Wine profile: Spirits – both the drinks and spectral – abound at The Milias Restaurant
Gilroy restaurant boasts one of the area’s largest bourbon collections
Published in the January 6 – 19, 2016 issue of Morgan Hill Life
By Lauren Newcomb
The Milias Restaurant has been a fixture in downtown Gilroy since it opened its doors in 1922. Since then, its collection of spirits has grown both in size and nuance. The Milias now boasts one of the largest and most eclectic bourbon collections in the South Bay, with more than 600 different varieties. Of these, the most unique are three bottles of Pappy Van Winkle, aged 12, 15, and 20 years. “We get what’s impossible to get,” co-owner Adam Sanchez said, “and our customers appreciate that.”
Bourbons are not the only spirits served at The Milias.

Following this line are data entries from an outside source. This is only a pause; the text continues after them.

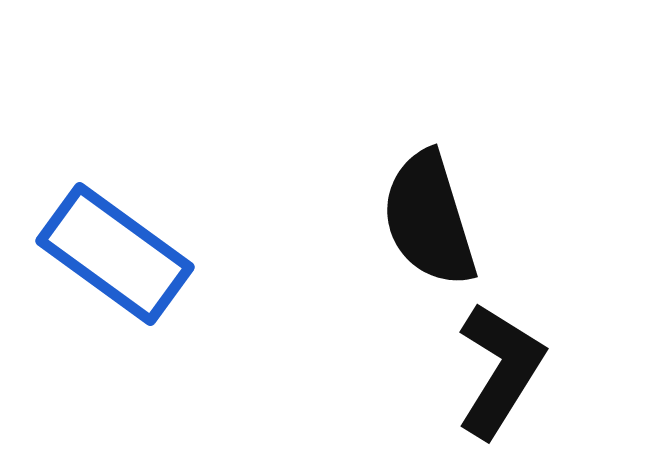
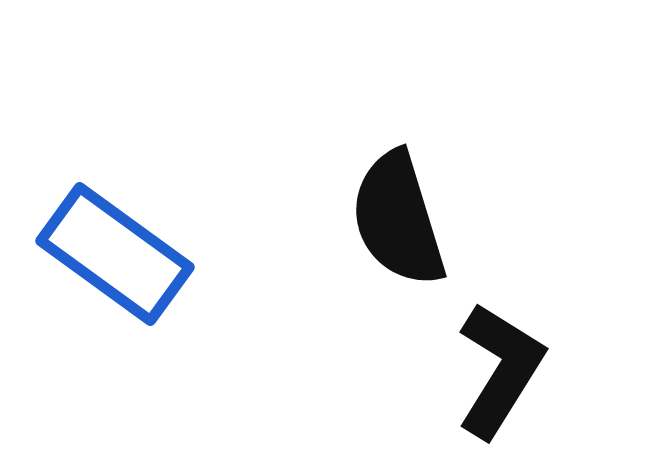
black semicircle: moved 31 px left
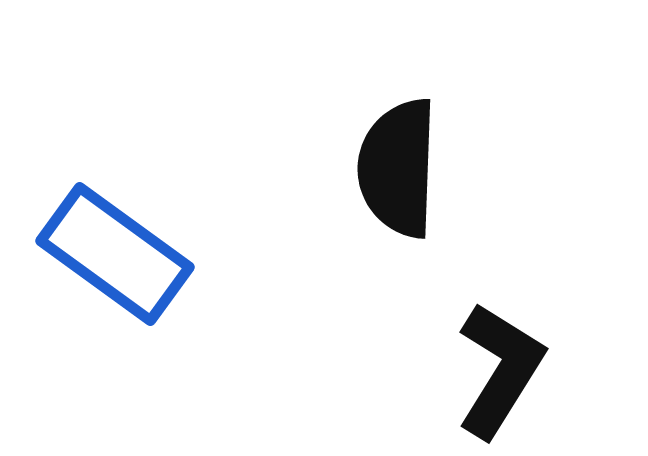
black semicircle: moved 51 px up; rotated 19 degrees clockwise
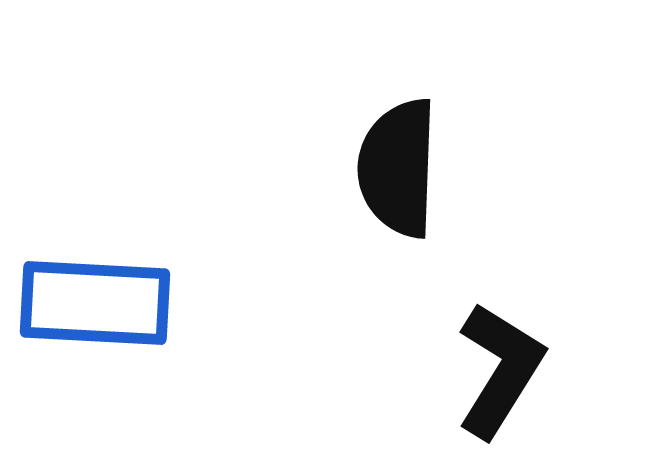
blue rectangle: moved 20 px left, 49 px down; rotated 33 degrees counterclockwise
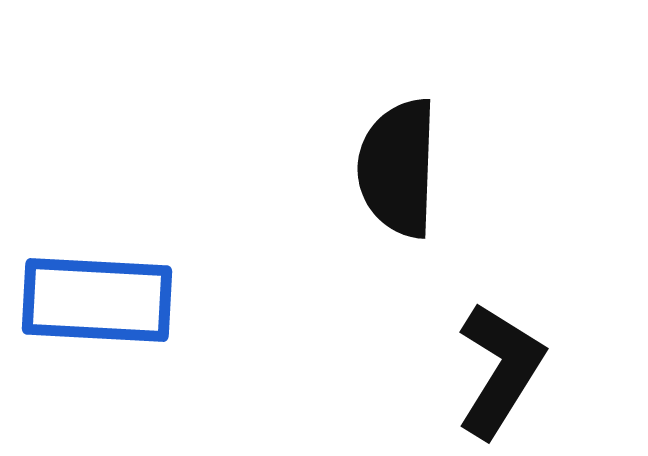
blue rectangle: moved 2 px right, 3 px up
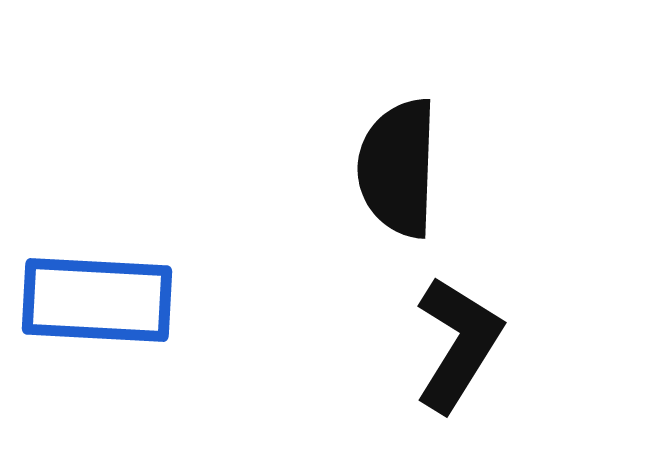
black L-shape: moved 42 px left, 26 px up
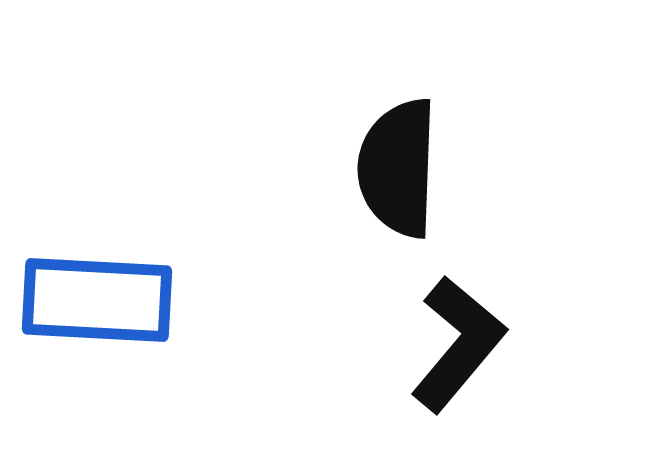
black L-shape: rotated 8 degrees clockwise
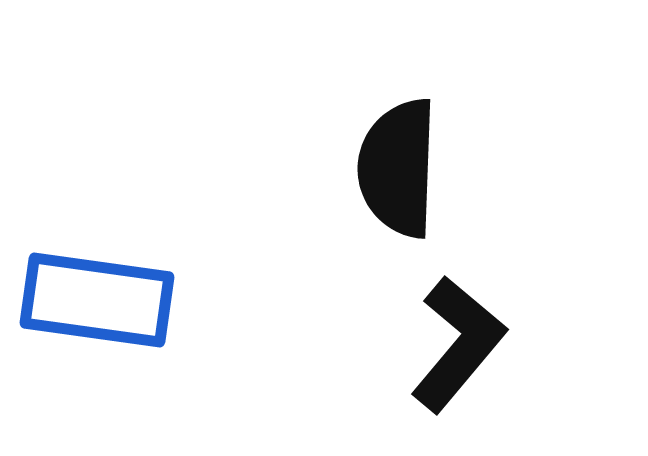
blue rectangle: rotated 5 degrees clockwise
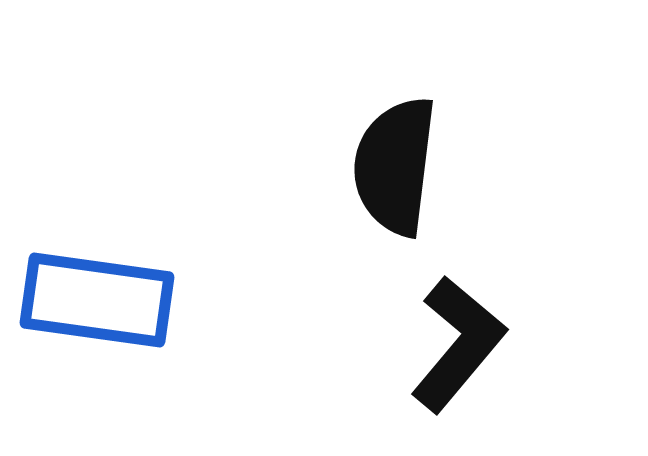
black semicircle: moved 3 px left, 2 px up; rotated 5 degrees clockwise
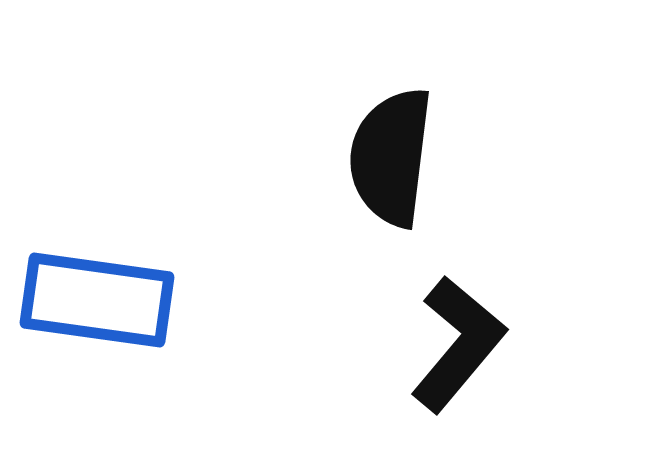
black semicircle: moved 4 px left, 9 px up
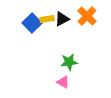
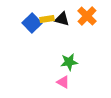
black triangle: rotated 42 degrees clockwise
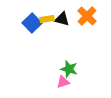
green star: moved 7 px down; rotated 24 degrees clockwise
pink triangle: rotated 48 degrees counterclockwise
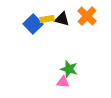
blue square: moved 1 px right, 1 px down
pink triangle: rotated 24 degrees clockwise
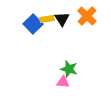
black triangle: rotated 42 degrees clockwise
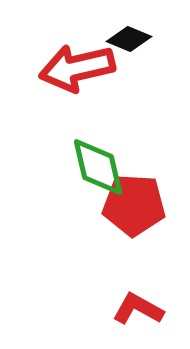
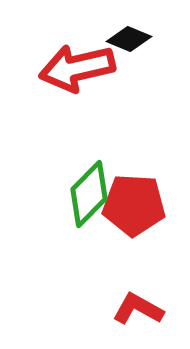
green diamond: moved 9 px left, 27 px down; rotated 58 degrees clockwise
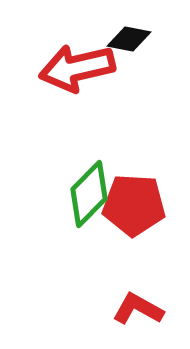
black diamond: rotated 12 degrees counterclockwise
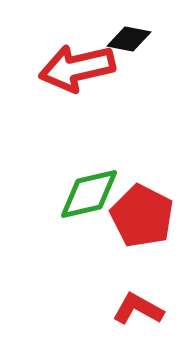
green diamond: rotated 32 degrees clockwise
red pentagon: moved 8 px right, 11 px down; rotated 24 degrees clockwise
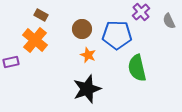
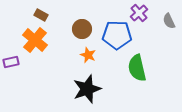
purple cross: moved 2 px left, 1 px down
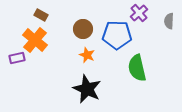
gray semicircle: rotated 28 degrees clockwise
brown circle: moved 1 px right
orange star: moved 1 px left
purple rectangle: moved 6 px right, 4 px up
black star: rotated 28 degrees counterclockwise
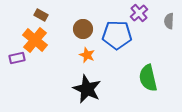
green semicircle: moved 11 px right, 10 px down
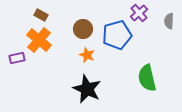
blue pentagon: rotated 16 degrees counterclockwise
orange cross: moved 4 px right
green semicircle: moved 1 px left
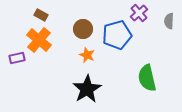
black star: rotated 16 degrees clockwise
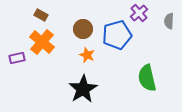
orange cross: moved 3 px right, 2 px down
black star: moved 4 px left
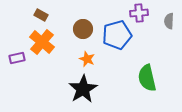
purple cross: rotated 36 degrees clockwise
orange star: moved 4 px down
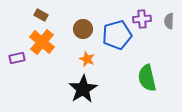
purple cross: moved 3 px right, 6 px down
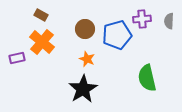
brown circle: moved 2 px right
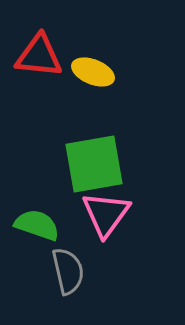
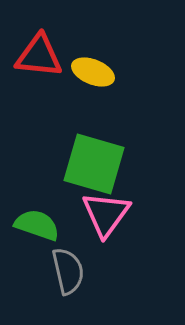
green square: rotated 26 degrees clockwise
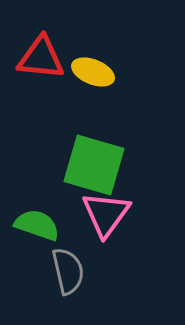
red triangle: moved 2 px right, 2 px down
green square: moved 1 px down
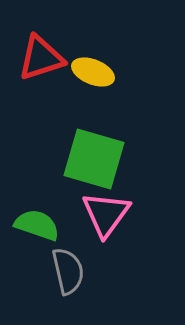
red triangle: rotated 24 degrees counterclockwise
green square: moved 6 px up
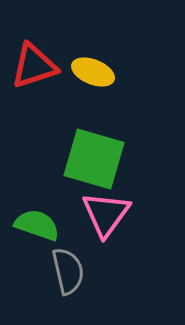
red triangle: moved 7 px left, 8 px down
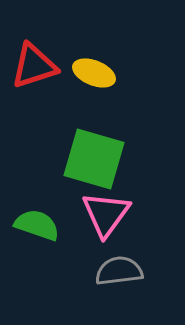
yellow ellipse: moved 1 px right, 1 px down
gray semicircle: moved 51 px right; rotated 84 degrees counterclockwise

The bar contains 30 different vodkas, 18 gins, and 10 scotches, among others. The most popular drink is the Manhattan, followed closely by their signature 6th Street Margarita. The restaurant and bar also acquired Orphan Barrel, which Sanchez describes as irreplaceable once they are gone. Orphan Barrel spirits are blends of rare and long-forgotten barrels discovered in old warehouses, distilleries and other such places. Because of this, Orphan Barrel cannot be replicated.
When asked about the ghostly spirits that are said by some to haunt the old hotel, restaurant and bar, Sanchez replied with a mischievous smile, “The drink ones or the dead ones? We’ve got plenty of both.” It’s true — The Milias shares a long history with its spirits, both the alcoholic and the spectral. The spirit of an old bartender named Gaspar is said to haunt the very bar he used to tend. He makes his presence known in various ways, such as rearranging the glasses on the shelves, tipping over empty glasses and randomly moving chairs. According to Sanchez, Gaspar’s most eerie manifestation is when he taps them on the back, like a bartender letting the other bartenders know he is behind them.
As fascinating as these stories of the paranormal are, co-owner Ann Zyburra is quick to return to The Milias’s true claim-to-fame — its collection of spirits (the drink ones, not the ghostly ones). With an intense look on her face, she explains that not only does such a collection require hard work to accumulate, but it also requires great care and passion.
“Spirits are not just some liquid you pour into a glass,” she says, “They’re so much more than that.”
The passion these two harbor for spirits is not confined solely to their horseshoe-shaped bar, but bleeds into other areas of their lives as well. Sanchez and Zyburra share a rueful smile as they recall various wine tastings and other such events concerning spirits that they have attended with their spouses, only to have to work. “We know what we like,” Zyburra asserts, “But it’s not just about us. We have to taste for our customers, too.” Both have taken great pains to listen to their customers so they may take their opinions into account when altering the menu.
These events help Sanchez and Zyburra create The Milias’s extensive and eclectic wine list and drinks menu, as well as maintaining their rotation of local wines on the menu. Although they consulted a master sommelier to ensure the quality of their wine list, they also make sure to include a good number of local wines such that no one is intimidated by a long list of unpronounceable French wines and feels, as they call it, “wine-shamed.”
Currently, the owners of The Milias are working on developing a bourbon flight as well as a gin flight, much like a wine flight. They understand that spirits can get expensive, and these flights will help customers figure out what they like. Sanchez and Zyburra hope that their customers will come to appreciate spirits as they do by tasting them in this fashion.
In line with their devotion to an elaborate collection of spirits and wines, Sanchez and Zyburra continually strive to expand their repertoires through experimentation. The inspiration for one of Zyburra’s recent creations came while in the garden upon spotting a redwood tree. Aptly described as “Christmas in a glass,” the drink incorporates the oils released from bruised redwood needles into a mixture of grapefruit juice and gin and tonic.
Sanchez and Zyburra take great pleasure in adding to their collection and to their menu, either through the acquisition of spirits that no one else can seem to get, or through the creation of new drinks. “It’s a tough job,” Zyburra says with a grin, “But someone’s got to do it.”